[Collected data]
----------

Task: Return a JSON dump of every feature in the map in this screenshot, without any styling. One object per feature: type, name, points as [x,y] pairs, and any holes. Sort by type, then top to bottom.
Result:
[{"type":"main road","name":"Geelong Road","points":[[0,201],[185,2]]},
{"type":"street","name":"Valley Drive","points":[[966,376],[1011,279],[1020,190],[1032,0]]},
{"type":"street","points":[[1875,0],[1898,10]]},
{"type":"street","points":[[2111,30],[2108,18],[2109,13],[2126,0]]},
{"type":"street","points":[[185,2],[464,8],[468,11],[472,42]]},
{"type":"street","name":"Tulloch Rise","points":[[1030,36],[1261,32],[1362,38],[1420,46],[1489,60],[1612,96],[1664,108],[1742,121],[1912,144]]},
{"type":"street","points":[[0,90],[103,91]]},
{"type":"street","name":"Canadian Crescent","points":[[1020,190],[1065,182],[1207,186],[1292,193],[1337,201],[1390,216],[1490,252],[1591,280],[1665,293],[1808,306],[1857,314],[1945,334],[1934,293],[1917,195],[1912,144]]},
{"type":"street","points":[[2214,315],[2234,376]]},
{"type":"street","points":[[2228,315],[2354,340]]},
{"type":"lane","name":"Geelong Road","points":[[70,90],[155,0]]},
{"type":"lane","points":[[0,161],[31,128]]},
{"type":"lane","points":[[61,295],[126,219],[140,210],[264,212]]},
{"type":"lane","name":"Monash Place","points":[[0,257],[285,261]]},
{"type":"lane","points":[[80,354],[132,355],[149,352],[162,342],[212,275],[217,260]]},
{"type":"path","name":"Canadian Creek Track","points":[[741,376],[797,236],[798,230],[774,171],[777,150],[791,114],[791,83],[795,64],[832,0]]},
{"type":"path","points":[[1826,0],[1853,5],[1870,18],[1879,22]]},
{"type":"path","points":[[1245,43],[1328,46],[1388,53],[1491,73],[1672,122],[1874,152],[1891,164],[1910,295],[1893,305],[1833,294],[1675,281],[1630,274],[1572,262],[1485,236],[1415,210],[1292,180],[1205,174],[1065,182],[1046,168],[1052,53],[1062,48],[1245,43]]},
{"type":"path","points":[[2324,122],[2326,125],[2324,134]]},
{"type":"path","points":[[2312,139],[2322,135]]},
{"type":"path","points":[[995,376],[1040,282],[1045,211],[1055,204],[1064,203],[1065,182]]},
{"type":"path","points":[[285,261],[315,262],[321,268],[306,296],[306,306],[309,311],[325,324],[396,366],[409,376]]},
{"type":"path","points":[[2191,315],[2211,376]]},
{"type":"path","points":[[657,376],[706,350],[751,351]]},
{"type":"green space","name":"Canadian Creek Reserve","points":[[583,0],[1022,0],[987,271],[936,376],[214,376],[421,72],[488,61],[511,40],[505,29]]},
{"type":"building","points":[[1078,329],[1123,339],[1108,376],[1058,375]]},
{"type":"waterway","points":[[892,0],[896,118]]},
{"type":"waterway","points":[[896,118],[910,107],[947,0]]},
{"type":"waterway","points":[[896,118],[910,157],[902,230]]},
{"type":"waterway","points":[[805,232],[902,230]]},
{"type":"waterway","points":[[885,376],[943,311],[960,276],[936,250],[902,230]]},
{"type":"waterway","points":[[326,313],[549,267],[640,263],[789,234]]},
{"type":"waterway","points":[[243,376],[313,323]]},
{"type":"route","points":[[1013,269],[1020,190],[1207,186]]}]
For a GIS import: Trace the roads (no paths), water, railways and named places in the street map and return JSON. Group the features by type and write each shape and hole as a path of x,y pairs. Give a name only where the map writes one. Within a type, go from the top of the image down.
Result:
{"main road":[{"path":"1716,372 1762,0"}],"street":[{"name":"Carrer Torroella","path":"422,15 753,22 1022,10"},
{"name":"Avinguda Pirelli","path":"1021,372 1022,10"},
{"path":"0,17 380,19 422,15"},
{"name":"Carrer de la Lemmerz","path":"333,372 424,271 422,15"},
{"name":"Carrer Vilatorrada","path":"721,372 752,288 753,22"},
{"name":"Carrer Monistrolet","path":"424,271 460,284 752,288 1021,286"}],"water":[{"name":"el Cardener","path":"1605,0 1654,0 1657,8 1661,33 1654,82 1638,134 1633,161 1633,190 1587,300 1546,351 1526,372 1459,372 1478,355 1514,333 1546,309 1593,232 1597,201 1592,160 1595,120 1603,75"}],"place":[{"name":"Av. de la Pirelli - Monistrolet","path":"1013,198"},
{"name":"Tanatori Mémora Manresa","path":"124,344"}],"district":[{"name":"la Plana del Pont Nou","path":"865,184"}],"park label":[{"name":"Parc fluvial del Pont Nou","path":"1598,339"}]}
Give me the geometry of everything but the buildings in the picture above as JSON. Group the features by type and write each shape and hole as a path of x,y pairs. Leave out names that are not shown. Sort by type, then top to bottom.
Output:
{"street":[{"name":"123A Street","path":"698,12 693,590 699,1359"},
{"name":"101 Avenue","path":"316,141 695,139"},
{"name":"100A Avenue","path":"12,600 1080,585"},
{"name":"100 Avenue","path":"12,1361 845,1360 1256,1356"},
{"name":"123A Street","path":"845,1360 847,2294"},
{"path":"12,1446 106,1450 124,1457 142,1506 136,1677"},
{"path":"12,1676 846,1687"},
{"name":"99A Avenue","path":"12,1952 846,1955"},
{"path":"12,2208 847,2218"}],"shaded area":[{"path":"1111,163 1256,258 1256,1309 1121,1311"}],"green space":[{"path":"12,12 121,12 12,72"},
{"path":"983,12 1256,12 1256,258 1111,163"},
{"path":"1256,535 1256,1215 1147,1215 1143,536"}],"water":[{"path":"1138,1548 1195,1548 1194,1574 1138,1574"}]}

----------

▶ _What you are asked to do_: Please make the answer a complete, exact reproduction of the records.

▶ _Finished exercise_:
Task: Return a JSON dump of every feature in the map in this screenshot, without any styling. One object per feature: type, name, points as [x,y] pairs, and any holes. Sort by type, then top to bottom.
Result:
[{"type":"main road","name":"Geelong Road","points":[[0,201],[185,2]]},
{"type":"street","name":"Valley Drive","points":[[966,376],[1011,279],[1020,190],[1032,0]]},
{"type":"street","points":[[1875,0],[1898,10]]},
{"type":"street","points":[[2111,30],[2108,18],[2109,13],[2126,0]]},
{"type":"street","points":[[185,2],[464,8],[468,11],[472,42]]},
{"type":"street","name":"Tulloch Rise","points":[[1030,36],[1261,32],[1362,38],[1420,46],[1489,60],[1612,96],[1664,108],[1742,121],[1912,144]]},
{"type":"street","points":[[0,90],[103,91]]},
{"type":"street","name":"Canadian Crescent","points":[[1020,190],[1065,182],[1207,186],[1292,193],[1337,201],[1390,216],[1490,252],[1591,280],[1665,293],[1808,306],[1857,314],[1945,334],[1934,293],[1917,195],[1912,144]]},
{"type":"street","points":[[2214,315],[2234,376]]},
{"type":"street","points":[[2228,315],[2354,340]]},
{"type":"lane","name":"Geelong Road","points":[[70,90],[155,0]]},
{"type":"lane","points":[[0,161],[31,128]]},
{"type":"lane","points":[[61,295],[126,219],[140,210],[264,212]]},
{"type":"lane","name":"Monash Place","points":[[0,257],[285,261]]},
{"type":"lane","points":[[80,354],[132,355],[149,352],[162,342],[212,275],[217,260]]},
{"type":"path","name":"Canadian Creek Track","points":[[741,376],[797,236],[798,230],[774,171],[777,150],[791,114],[791,83],[795,64],[832,0]]},
{"type":"path","points":[[1826,0],[1853,5],[1870,18],[1879,22]]},
{"type":"path","points":[[1245,43],[1328,46],[1388,53],[1491,73],[1672,122],[1874,152],[1891,164],[1910,295],[1893,305],[1833,294],[1675,281],[1630,274],[1572,262],[1485,236],[1415,210],[1292,180],[1205,174],[1065,182],[1046,168],[1052,53],[1062,48],[1245,43]]},
{"type":"path","points":[[2324,122],[2326,125],[2324,134]]},
{"type":"path","points":[[2312,139],[2322,135]]},
{"type":"path","points":[[995,376],[1040,282],[1045,211],[1055,204],[1064,203],[1065,182]]},
{"type":"path","points":[[285,261],[315,262],[321,268],[306,296],[306,306],[309,311],[325,324],[396,366],[409,376]]},
{"type":"path","points":[[2191,315],[2211,376]]},
{"type":"path","points":[[657,376],[706,350],[751,351]]},
{"type":"green space","name":"Canadian Creek Reserve","points":[[583,0],[1022,0],[987,271],[936,376],[214,376],[421,72],[488,61],[511,40],[505,29]]},
{"type":"building","points":[[1078,329],[1123,339],[1108,376],[1058,375]]},
{"type":"waterway","points":[[892,0],[896,118]]},
{"type":"waterway","points":[[896,118],[910,107],[947,0]]},
{"type":"waterway","points":[[896,118],[910,157],[902,230]]},
{"type":"waterway","points":[[805,232],[902,230]]},
{"type":"waterway","points":[[885,376],[943,311],[960,276],[936,250],[902,230]]},
{"type":"waterway","points":[[326,313],[549,267],[640,263],[789,234]]},
{"type":"waterway","points":[[243,376],[313,323]]},
{"type":"route","points":[[1013,269],[1020,190],[1207,186]]}]
For a GIS import: Trace the roads (no paths), water, railways and named places in the street map and return JSON. Group the features by type and write each shape and hole as a path of x,y pairs. Give a name only where the map writes one. Within a type, go from the top of the image down.
Result:
{"main road":[{"path":"1716,372 1762,0"}],"street":[{"name":"Carrer Torroella","path":"422,15 753,22 1022,10"},
{"name":"Avinguda Pirelli","path":"1021,372 1022,10"},
{"path":"0,17 380,19 422,15"},
{"name":"Carrer de la Lemmerz","path":"333,372 424,271 422,15"},
{"name":"Carrer Vilatorrada","path":"721,372 752,288 753,22"},
{"name":"Carrer Monistrolet","path":"424,271 460,284 752,288 1021,286"}],"water":[{"name":"el Cardener","path":"1605,0 1654,0 1657,8 1661,33 1654,82 1638,134 1633,161 1633,190 1587,300 1546,351 1526,372 1459,372 1478,355 1514,333 1546,309 1593,232 1597,201 1592,160 1595,120 1603,75"}],"place":[{"name":"Av. de la Pirelli - Monistrolet","path":"1013,198"},
{"name":"Tanatori Mémora Manresa","path":"124,344"}],"district":[{"name":"la Plana del Pont Nou","path":"865,184"}],"park label":[{"name":"Parc fluvial del Pont Nou","path":"1598,339"}]}
Give me the geometry of everything but the buildings in the picture above as JSON. Group the features by type and write each shape and hole as a path of x,y pairs. Leave out names that are not shown. Sort by type, then top to bottom.
Output:
{"street":[{"name":"123A Street","path":"698,12 693,590 699,1359"},
{"name":"101 Avenue","path":"316,141 695,139"},
{"name":"100A Avenue","path":"12,600 1080,585"},
{"name":"100 Avenue","path":"12,1361 845,1360 1256,1356"},
{"name":"123A Street","path":"845,1360 847,2294"},
{"path":"12,1446 106,1450 124,1457 142,1506 136,1677"},
{"path":"12,1676 846,1687"},
{"name":"99A Avenue","path":"12,1952 846,1955"},
{"path":"12,2208 847,2218"}],"shaded area":[{"path":"1111,163 1256,258 1256,1309 1121,1311"}],"green space":[{"path":"12,12 121,12 12,72"},
{"path":"983,12 1256,12 1256,258 1111,163"},
{"path":"1256,535 1256,1215 1147,1215 1143,536"}],"water":[{"path":"1138,1548 1195,1548 1194,1574 1138,1574"}]}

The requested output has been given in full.